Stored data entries
==========
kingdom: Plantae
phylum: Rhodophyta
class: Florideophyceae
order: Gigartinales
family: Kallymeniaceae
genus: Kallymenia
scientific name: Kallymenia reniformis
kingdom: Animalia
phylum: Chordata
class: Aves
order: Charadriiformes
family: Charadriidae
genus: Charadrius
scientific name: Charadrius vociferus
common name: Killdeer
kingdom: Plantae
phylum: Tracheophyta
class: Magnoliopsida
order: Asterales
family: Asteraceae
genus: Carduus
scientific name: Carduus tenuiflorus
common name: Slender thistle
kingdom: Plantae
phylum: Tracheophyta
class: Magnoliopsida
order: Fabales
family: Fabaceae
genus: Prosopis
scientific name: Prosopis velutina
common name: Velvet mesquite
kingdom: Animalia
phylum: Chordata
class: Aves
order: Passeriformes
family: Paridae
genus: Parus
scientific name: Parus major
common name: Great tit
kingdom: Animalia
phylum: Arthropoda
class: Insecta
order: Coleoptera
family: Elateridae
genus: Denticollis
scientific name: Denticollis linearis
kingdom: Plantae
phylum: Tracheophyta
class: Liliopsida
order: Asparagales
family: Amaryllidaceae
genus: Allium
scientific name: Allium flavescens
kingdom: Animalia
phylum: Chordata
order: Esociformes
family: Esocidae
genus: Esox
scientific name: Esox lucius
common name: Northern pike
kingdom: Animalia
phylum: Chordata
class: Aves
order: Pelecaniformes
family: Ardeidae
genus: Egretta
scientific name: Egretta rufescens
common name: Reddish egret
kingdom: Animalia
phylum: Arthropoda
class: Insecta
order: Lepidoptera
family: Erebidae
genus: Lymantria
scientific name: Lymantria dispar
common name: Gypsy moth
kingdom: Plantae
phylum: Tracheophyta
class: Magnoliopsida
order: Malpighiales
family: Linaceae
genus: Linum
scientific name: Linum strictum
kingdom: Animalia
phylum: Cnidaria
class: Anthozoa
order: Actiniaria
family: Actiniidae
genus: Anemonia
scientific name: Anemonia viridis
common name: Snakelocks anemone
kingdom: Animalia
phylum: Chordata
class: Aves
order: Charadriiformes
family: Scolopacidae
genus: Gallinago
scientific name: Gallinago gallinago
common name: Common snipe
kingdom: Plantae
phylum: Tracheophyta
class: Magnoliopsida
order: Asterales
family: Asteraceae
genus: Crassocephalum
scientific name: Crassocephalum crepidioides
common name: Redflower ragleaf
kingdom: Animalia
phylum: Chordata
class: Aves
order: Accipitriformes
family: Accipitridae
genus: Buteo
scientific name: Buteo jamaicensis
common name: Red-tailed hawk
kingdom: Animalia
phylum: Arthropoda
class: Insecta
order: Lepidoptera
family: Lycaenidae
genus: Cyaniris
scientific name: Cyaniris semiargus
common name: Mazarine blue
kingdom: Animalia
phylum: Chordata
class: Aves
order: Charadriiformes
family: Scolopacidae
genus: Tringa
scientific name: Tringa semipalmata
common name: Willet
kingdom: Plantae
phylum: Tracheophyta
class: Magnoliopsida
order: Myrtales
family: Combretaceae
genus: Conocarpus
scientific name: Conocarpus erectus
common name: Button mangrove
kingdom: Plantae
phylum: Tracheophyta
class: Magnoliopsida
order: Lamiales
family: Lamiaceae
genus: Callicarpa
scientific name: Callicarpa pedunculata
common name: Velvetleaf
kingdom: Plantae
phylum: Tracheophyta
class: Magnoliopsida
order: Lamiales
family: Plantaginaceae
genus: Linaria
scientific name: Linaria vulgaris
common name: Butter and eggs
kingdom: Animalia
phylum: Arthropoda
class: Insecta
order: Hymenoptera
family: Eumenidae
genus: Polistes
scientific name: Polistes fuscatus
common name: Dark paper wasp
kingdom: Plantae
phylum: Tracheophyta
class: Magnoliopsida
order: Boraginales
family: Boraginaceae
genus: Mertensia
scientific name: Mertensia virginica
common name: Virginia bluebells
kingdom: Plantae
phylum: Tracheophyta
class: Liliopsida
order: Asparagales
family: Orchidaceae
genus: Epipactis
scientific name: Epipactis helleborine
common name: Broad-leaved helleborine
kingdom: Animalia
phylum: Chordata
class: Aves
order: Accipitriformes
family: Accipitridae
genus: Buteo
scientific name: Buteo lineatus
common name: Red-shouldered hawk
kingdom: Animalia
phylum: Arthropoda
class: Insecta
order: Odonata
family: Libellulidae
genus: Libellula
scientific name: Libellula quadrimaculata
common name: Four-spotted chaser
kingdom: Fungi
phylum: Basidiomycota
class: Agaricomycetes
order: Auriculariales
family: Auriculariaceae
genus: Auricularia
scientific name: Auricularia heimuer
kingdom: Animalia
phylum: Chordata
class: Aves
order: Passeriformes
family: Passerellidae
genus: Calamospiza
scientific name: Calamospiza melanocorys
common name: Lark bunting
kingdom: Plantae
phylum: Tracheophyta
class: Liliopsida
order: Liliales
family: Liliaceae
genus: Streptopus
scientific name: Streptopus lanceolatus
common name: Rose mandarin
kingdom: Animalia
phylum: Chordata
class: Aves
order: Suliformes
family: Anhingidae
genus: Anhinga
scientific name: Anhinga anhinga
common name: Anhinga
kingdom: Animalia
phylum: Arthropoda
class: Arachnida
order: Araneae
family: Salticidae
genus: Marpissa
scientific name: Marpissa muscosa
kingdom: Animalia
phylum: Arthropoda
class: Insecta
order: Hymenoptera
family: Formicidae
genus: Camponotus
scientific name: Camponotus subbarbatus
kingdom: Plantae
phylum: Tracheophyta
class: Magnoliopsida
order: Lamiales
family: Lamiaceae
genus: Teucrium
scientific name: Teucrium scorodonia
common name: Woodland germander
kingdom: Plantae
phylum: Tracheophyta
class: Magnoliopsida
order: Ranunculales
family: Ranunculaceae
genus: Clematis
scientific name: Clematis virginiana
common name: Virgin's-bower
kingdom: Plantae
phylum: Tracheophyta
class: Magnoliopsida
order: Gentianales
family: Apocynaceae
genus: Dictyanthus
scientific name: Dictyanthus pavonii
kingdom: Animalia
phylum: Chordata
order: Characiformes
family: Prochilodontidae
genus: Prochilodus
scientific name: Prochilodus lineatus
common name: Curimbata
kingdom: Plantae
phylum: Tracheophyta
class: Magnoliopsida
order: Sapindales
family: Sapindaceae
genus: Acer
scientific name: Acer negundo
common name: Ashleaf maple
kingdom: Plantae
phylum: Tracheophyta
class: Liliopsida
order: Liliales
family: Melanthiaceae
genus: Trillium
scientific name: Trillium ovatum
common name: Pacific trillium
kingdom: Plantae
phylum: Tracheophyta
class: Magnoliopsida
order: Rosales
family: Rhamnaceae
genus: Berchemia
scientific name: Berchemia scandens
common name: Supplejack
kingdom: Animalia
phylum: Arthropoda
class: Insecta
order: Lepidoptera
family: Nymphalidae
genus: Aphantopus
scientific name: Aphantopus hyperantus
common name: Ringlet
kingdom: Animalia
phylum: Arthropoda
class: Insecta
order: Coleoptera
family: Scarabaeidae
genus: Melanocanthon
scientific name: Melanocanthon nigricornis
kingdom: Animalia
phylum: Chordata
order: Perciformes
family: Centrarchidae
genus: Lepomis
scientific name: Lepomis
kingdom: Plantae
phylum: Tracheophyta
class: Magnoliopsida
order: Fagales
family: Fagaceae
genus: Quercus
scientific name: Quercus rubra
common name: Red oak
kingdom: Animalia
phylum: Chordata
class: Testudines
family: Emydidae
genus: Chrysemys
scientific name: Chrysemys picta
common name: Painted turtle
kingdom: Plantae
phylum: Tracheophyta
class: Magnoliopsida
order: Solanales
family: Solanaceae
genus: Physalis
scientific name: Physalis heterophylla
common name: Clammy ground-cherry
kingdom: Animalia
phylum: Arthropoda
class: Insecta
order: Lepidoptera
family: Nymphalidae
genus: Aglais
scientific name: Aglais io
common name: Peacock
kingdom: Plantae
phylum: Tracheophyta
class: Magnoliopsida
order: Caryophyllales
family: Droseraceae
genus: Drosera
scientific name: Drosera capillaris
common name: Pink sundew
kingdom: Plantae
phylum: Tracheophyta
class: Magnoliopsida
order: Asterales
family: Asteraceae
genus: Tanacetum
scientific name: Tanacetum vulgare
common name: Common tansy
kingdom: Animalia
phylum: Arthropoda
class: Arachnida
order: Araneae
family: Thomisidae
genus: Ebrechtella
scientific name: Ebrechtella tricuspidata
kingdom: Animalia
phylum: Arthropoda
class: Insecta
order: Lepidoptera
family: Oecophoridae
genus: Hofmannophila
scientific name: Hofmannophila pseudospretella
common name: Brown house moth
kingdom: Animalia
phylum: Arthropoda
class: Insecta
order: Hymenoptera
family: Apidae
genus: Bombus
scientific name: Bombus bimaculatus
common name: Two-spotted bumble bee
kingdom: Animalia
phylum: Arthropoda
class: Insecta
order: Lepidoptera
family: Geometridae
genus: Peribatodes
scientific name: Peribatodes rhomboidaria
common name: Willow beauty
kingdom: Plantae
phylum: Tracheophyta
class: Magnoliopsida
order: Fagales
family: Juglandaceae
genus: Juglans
==========
* _EXERCISE PROMPT_
Copy everything from the start of the rows down to the line "scientific name: Charadrius vociferus", word for word, including that line.

* _RESPONSE TO THIS TASK_
kingdom: Plantae
phylum: Rhodophyta
class: Florideophyceae
order: Gigartinales
family: Kallymeniaceae
genus: Kallymenia
scientific name: Kallymenia reniformis
kingdom: Animalia
phylum: Chordata
class: Aves
order: Charadriiformes
family: Charadriidae
genus: Charadrius
scientific name: Charadrius vociferus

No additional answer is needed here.